■ DOCUMENT PASSAGE:

□ □ □ □

Usually, operating systems don't even implement anything remotely similar, probably because it's very slow.

Nominal Animal · « **Reply #9 on:** January 27, 2024, 11:49:07 am »

Not freeing dynamically allocated memory keeps that memory assigned for your current process. Many operating systems allow admins to set policies to limit the amount of memory allowed per process (this is ulimit -m in Linux, Unix, and BSD's), and if you exceed that, allocations may fail.

If you have a Linux, BSD, or Mac OS computer (it might even work under WSL2 in Windows), here is a related, illustrative POSIX C example you might consider:

Code: [Select]

#define _POSIX_C_SOURCE  200809L
#include <stdlib.h>
#include <string.h>
#include <stdio.h>

int main(void)
{
    char   *line = NULL;
    size_t  size = 0;
    ssize_t len;

    unsigned long  linenum = 0;

    while (1) {
        // Read new line to the dynamically resized line buffer
        len = getline(&line, &size, stdin);

        // Break out of the while loop when getline() returns -1
        if (len == -1)
            break;

        // Count lines.
        linenum++;
    }

    // Since line buffer is no longer needed, we can clear it.
    free(line);
    line = NULL;    // Optional, but resets the variables to their original state,
    size = 0;       // allowing safe reuse.

    // Check for errors.  If feof() reports not-end-of-file, we ran out of memory.
    if (ferror(stdin) || !feof(stdin)) {
        fprintf(stderr, "Error reading from standard input.\n");
        return EXIT_FAILURE;
    }

    printf("Read %lu lines.\n", linenum);

    return EXIT_SUCCESS;
}

If you run it on the command line, pressing Ctrl+D at the beginning of a new line ends the input.

□ □ □ □

■ DATA EXTRACT:
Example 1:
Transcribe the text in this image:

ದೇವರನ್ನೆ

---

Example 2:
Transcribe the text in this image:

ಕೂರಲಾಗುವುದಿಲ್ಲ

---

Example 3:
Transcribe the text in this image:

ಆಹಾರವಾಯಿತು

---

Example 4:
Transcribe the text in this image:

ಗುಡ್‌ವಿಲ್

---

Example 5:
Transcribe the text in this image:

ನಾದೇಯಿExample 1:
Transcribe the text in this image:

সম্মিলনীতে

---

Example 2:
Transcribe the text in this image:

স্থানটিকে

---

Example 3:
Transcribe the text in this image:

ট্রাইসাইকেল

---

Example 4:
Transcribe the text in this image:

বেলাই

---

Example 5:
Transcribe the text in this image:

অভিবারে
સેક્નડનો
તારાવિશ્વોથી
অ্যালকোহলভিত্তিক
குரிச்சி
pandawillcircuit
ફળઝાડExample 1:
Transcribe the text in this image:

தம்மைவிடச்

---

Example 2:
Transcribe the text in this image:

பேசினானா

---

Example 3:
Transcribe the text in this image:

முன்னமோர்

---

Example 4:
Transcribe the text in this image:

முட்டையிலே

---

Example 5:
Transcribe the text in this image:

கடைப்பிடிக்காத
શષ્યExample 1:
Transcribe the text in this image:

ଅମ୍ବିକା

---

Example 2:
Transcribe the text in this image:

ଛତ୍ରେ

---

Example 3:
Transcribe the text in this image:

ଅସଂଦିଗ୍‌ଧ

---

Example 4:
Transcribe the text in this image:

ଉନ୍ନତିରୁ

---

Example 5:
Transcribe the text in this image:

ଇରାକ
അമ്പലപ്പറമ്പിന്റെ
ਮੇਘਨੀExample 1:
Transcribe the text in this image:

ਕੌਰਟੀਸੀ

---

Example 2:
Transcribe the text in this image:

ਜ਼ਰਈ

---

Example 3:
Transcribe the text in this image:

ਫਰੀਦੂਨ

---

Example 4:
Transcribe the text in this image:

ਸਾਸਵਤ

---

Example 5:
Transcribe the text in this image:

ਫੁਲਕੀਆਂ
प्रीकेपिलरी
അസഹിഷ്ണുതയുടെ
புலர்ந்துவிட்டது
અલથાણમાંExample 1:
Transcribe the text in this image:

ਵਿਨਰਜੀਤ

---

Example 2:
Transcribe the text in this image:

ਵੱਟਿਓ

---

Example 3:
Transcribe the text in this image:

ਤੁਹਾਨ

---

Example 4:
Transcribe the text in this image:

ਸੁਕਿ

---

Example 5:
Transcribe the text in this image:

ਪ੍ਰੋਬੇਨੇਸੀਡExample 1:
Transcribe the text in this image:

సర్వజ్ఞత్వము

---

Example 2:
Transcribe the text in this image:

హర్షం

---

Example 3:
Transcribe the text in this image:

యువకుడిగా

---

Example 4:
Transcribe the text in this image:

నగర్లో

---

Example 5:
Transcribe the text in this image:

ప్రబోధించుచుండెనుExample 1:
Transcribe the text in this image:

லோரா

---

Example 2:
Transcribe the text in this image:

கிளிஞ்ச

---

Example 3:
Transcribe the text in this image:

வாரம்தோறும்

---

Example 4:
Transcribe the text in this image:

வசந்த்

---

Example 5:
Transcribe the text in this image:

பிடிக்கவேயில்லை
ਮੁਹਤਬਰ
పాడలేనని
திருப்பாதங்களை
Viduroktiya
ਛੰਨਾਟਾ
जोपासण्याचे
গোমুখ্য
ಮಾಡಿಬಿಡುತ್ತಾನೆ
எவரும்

□ □ □ □

■ GIVEN INSTRUCTION 1: Sum up the forum post on freeing memory in C in two sentences.
■ GIVEN INSTRUCTION 2: Rewrite the part of the forum post on freeing memory in C that begins at the words "free(line);" and stops after "out of memory.", putting "later reuse" in place of "safe reuse".
■ GIVEN INSTRUCTION 3: Carry on the forum post about freeing memory in C from its last sentence.

■ EXPECTED ANSWER 1: Memory that is allocated dynamically and never freed stays assigned to the current process, and since many operating systems let admins limit memory per process, going over that limit can make allocations fail. The post gives a POSIX C example that counts lines from standard input using a line buffer that grows as needed, frees that buffer once it is no longer needed, and reports an error if reading stopped before the end of input.

■ EXPECTED ANSWER 2:
free(line);
    line = NULL;    // Optional, but resets the variables to their original state,
    size = 0;       // allowing later reuse.

    // Check for errors.  If feof() reports not-end-of-file, we ran out of memory.

■ EXPECTED ANSWER 3:
Internally, getline() uses the pointer it has if the size pointed to is sufficient. Otherwise it will call realloc() (or equivalent internal magic) to resize the pointer to large enough to hold the entire line including a terminating nul ('\0') character, updating both the pointer and the size. It returns the number of characters read, including the newline, or -1 if end of input occurs or it cannot allocate enough memory for the line. This means it has no line length limitation, and can handle input with embedded nuls (end-of-string characters) just fine.

Do we need the free(line);? Because the process is about to exit, it is not really needed, and technically just does extra work. If we did more work afterwards, it would make sense. However, it is the nice thing to do, and if you always do it, you can use tools like Valgrind to detect memory leaks.

What happens if there is no input at all? Nothing bad, because free(NULL); is explicitly safe to do, and does nothing (see man 3 free).

If you add fputs(line, stdout) to near where the line count is incremented, it will print each input line as-is except end at first embedded nul if any; fwrite(line, 1, len, stdout) will print each input line as-is (and return len if successful: it too may fail, for example because the output was to a pipe and the pipe closes early due to the reader exiting).

However, you can also discard the entire line buffer there (free(line); line=NULL; size=0;), and nothing bad will happen. On the next call, getline() will see the zero size, and just allocate a new one. Nice!

Let's say you are looking for a line that matches a specific pattern (POSIX regular expression via <regex.h> (regcomp(), regexec(), regfree(); see POSIX Basic Regular Expressions here or here), a directory glob pattern via <fnmatch.h>, a fixed substring via strstr(), or an exact full line match via strcmp(). If you wanted a copy of that, you cannot just remember the value of line, because it always points to the buffer. (It may change if the buffer is resized, though.) You would create a new dynamically allocated copy of it via e.g. strdup() or malloc()+memcpy().

Let's say we want to tokenize each line into whitespace-separated substrings (or words):

Code: [Select]

#define _POSIX_C_SOURCE  200809L
#include <stdlib.h>
#include <string.h>
#include <stdio.h>
#include <errno.h>

int main(void)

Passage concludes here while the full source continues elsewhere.